■ **ABOUT THIS TASK**
Exclude the pictures and set down, unaltered, the lines from the one that holds "left_click(456, 271)" through the end of the data.

[Records drawn from a dataset]
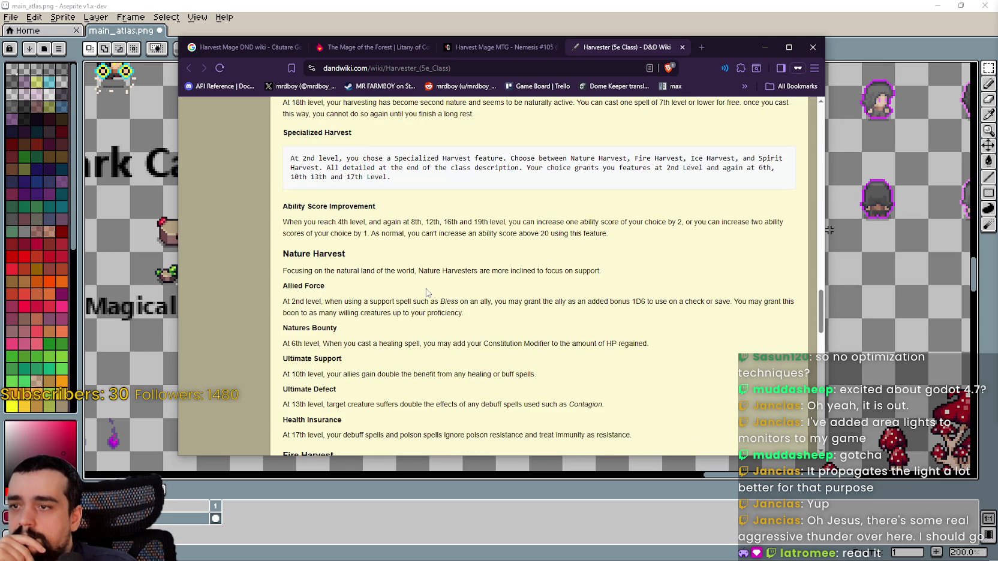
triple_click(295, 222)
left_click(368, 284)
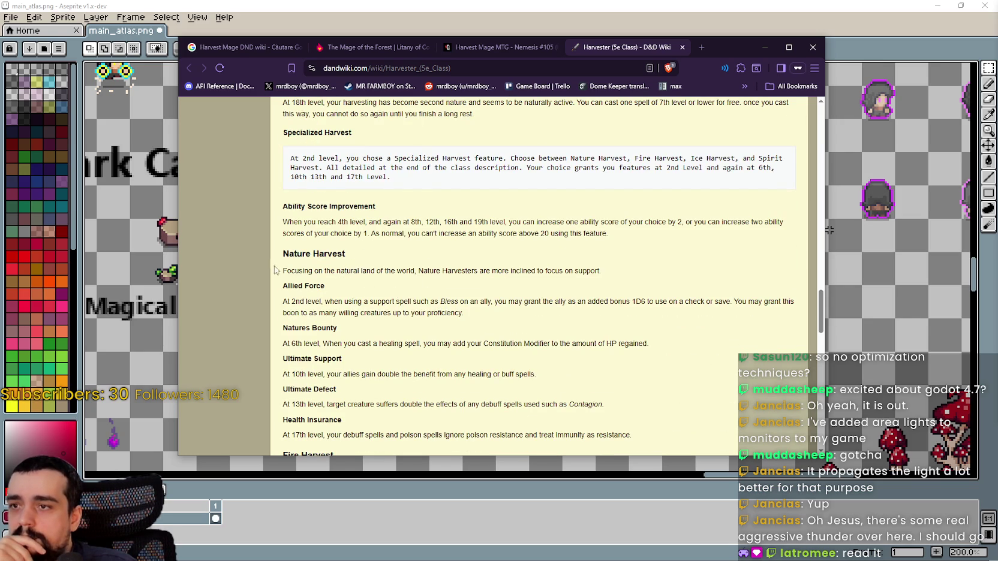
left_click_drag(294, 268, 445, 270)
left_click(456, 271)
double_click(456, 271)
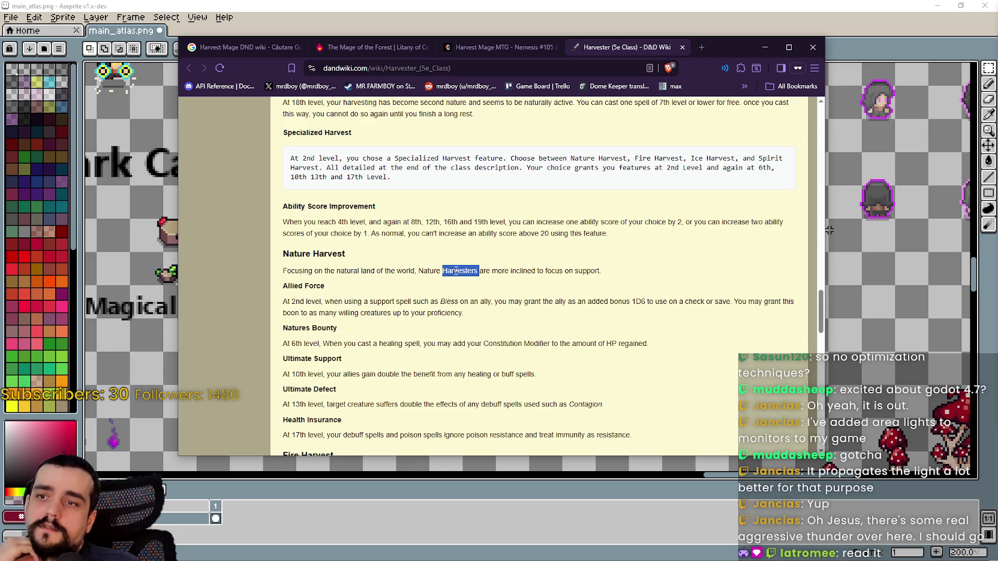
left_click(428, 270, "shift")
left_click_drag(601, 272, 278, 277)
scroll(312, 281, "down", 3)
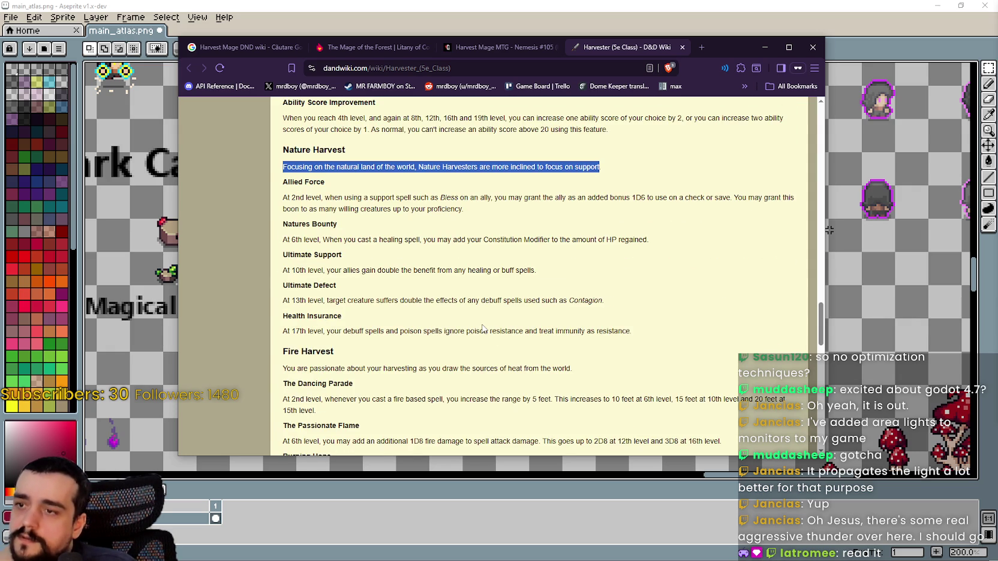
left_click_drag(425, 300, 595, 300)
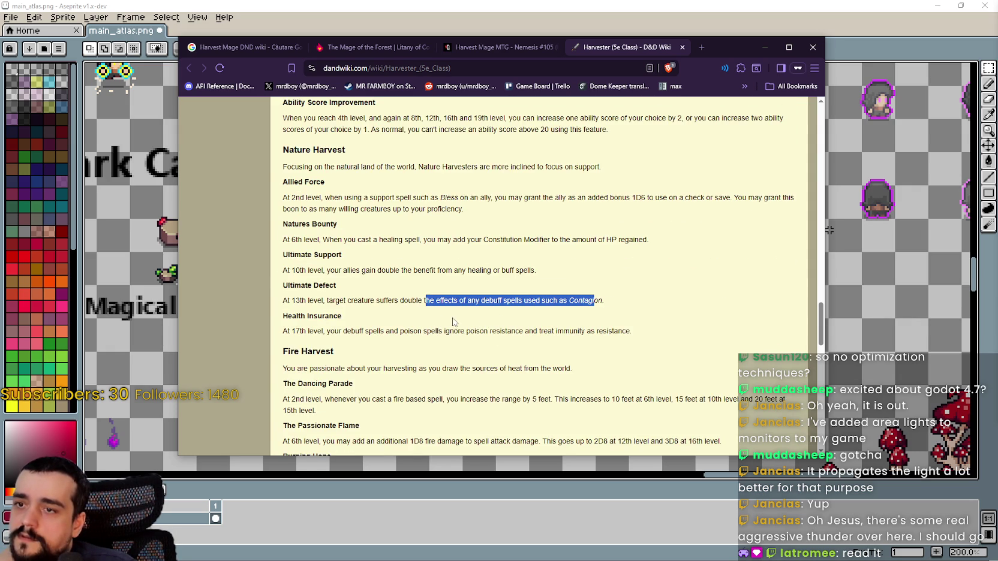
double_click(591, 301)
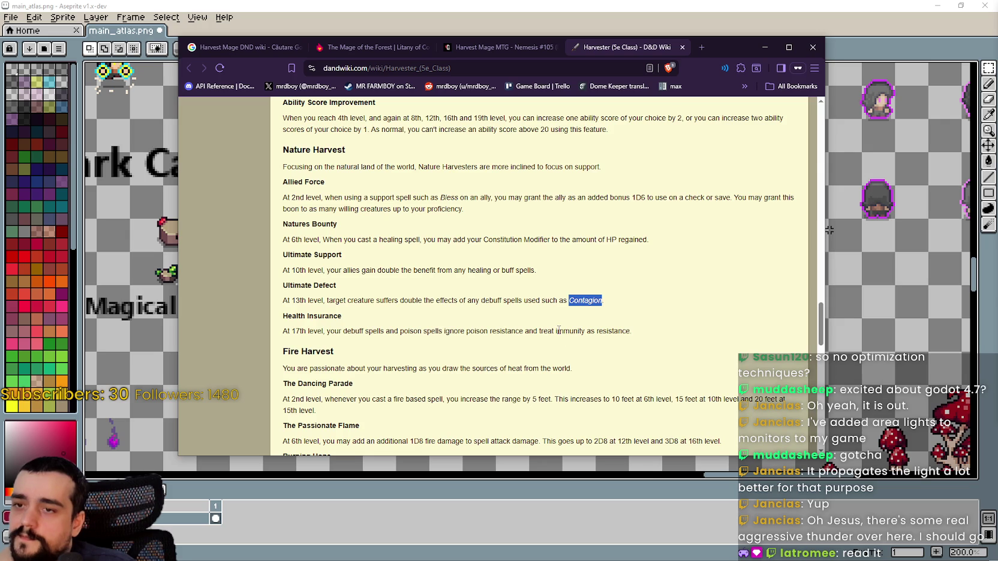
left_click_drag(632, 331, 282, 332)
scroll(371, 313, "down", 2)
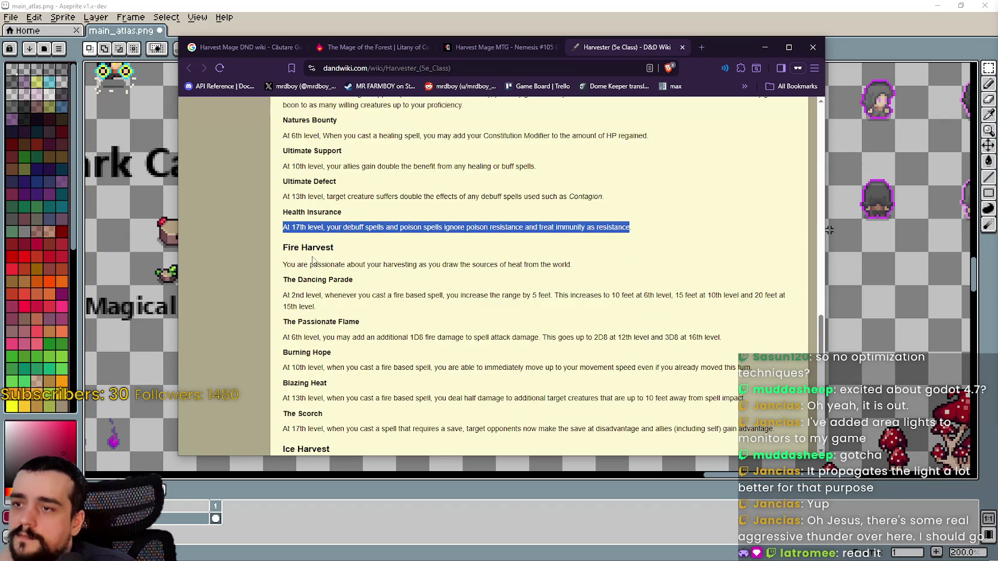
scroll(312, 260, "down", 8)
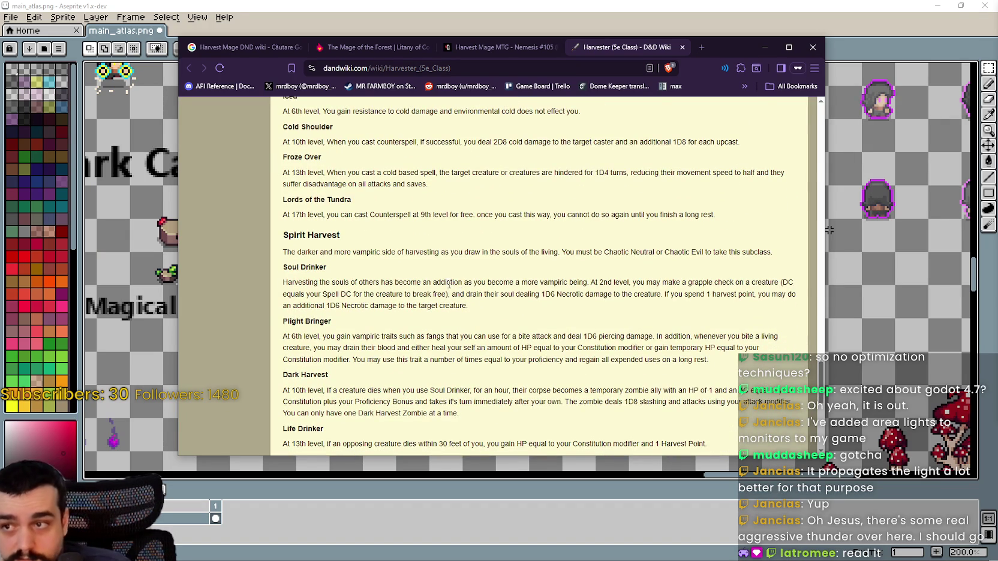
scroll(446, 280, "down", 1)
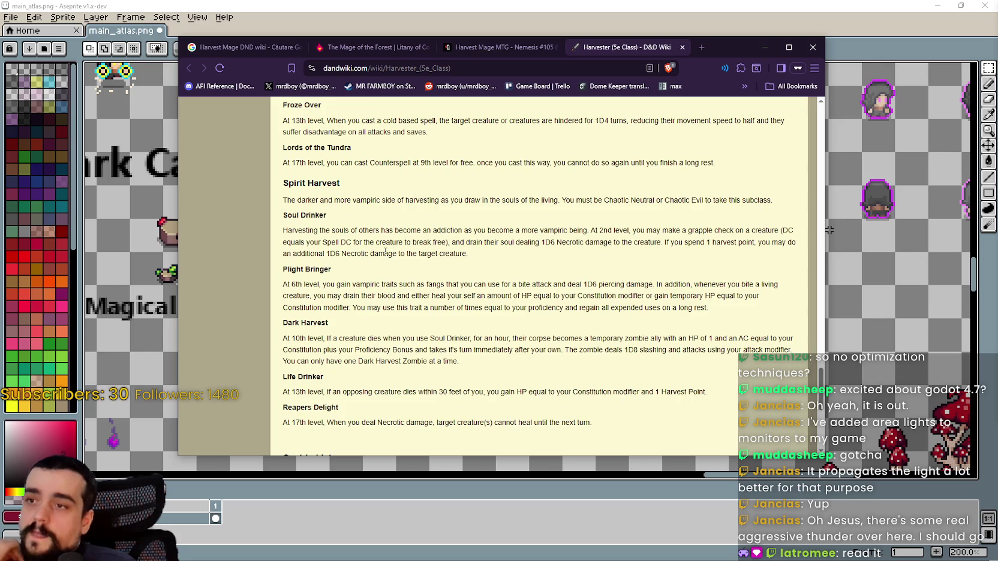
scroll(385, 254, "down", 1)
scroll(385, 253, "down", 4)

■ **TASK RESPONSE**
left_click(456, 271)
double_click(456, 271)
left_click(428, 270, "shift")
left_click_drag(601, 272, 278, 277)
scroll(312, 281, "down", 3)
left_click_drag(425, 300, 595, 300)
double_click(591, 301)
left_click_drag(632, 331, 282, 332)
scroll(371, 313, "down", 2)
scroll(312, 260, "down", 8)
scroll(446, 280, "down", 1)
scroll(385, 254, "down", 1)
scroll(385, 253, "down", 4)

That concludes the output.